#### ENTRIES SUPPLIED

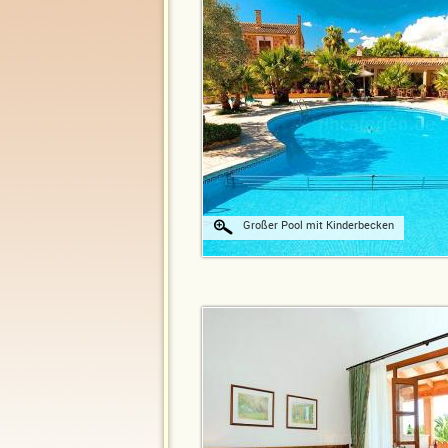
Großer Pool mit Kinderbecken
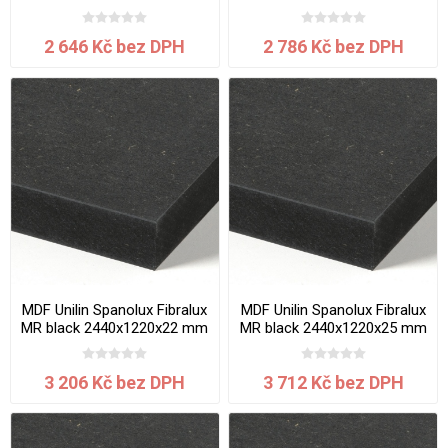
2 646 Kč bez DPH
2 786 Kč bez DPH
MDF Unilin Spanolux Fibralux
MDF Unilin Spanolux Fibralux
MR black 2440x1220x22 mm
MR black 2440x1220x25 mm
3 206 Kč bez DPH
3 712 Kč bez DPH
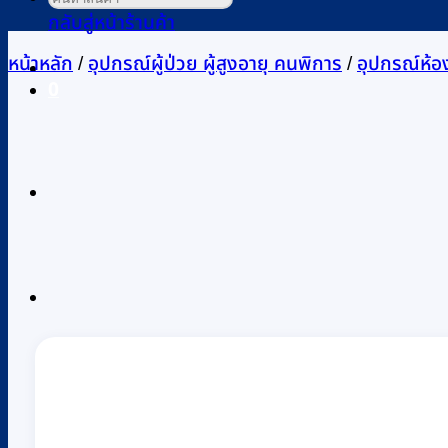
กลับสู่หน้าร้านค้า
หน้าหลัก
/
อุปกรณ์ผู้ป่วย ผู้สูงอายุ คนพิการ
/
อุปกรณ์ห้องน
0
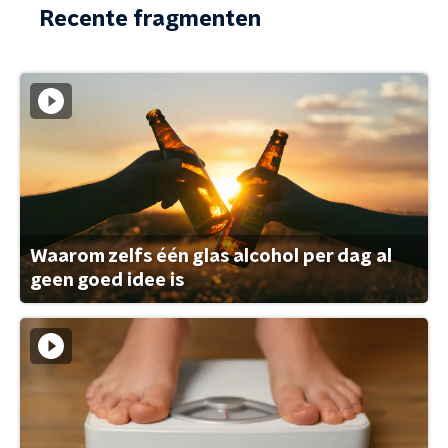
Recente fragmenten
Waarom zelfs één glas alcohol per dag al
geen goed idee is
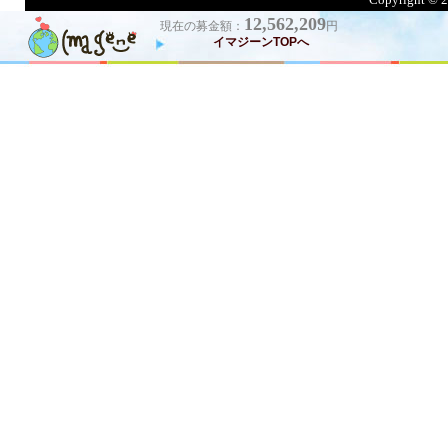
Copyright © 20
12,562,209
現在の募金額：
円
イマジーンTOPへ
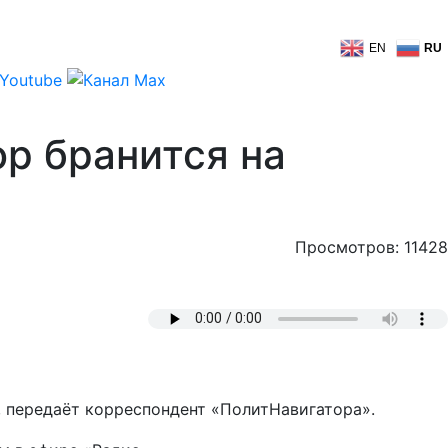
EN
RU
ор бранится на
Просмотров: 11428
, передаёт корреспондент «ПолитНавигатора».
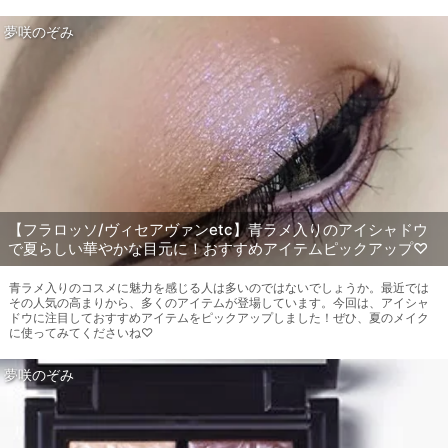
夢咲のぞみ
【フラロッソ/ヴィセアヴァンetc】青ラメ入りのアイシャドウ
で夏らしい華やかな目元に！おすすめアイテムピックアップ♡
青ラメ入りのコスメに魅力を感じる人は多いのではないでしょうか。最近では
その人気の高まりから、多くのアイテムが登場しています。今回は、アイシャ
ドウに注目しておすすめアイテムをピックアップしました！ぜひ、夏のメイク
に使ってみてくださいね♡
夢咲のぞみ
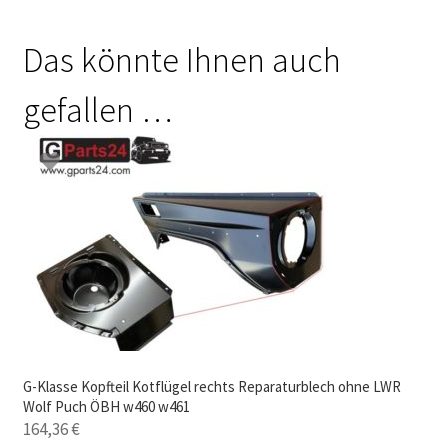
Das könnte Ihnen auch
gefallen …
G-Klasse Kopfteil Kotflügel rechts Reparaturblech ohne LWR
Wolf Puch ÖBH w460 w461
164,36
€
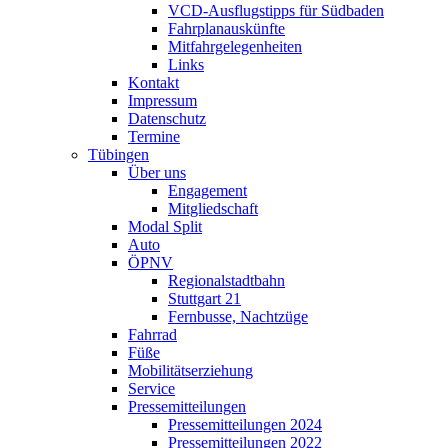
VCD-Ausflugstipps für Südbaden
Fahrplanauskünfte
Mitfahrgelegenheiten
Links
Kontakt
Impressum
Datenschutz
Termine
Tübingen
Über uns
Engagement
Mitgliedschaft
Modal Split
Auto
ÖPNV
Regionalstadtbahn
Stuttgart 21
Fernbusse, Nachtzüge
Fahrrad
Füße
Mobilitätserziehung
Service
Pressemitteilungen
Pressemitteilungen 2024
Pressemitteilungen 2022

########

§ **TASK OBJECTIVE**
Report how many lines in the listing above contain the string "ปกรณ", treating uppercase and lowercase as different. Reply with the number only.

§ **RESPONSE AREA**
2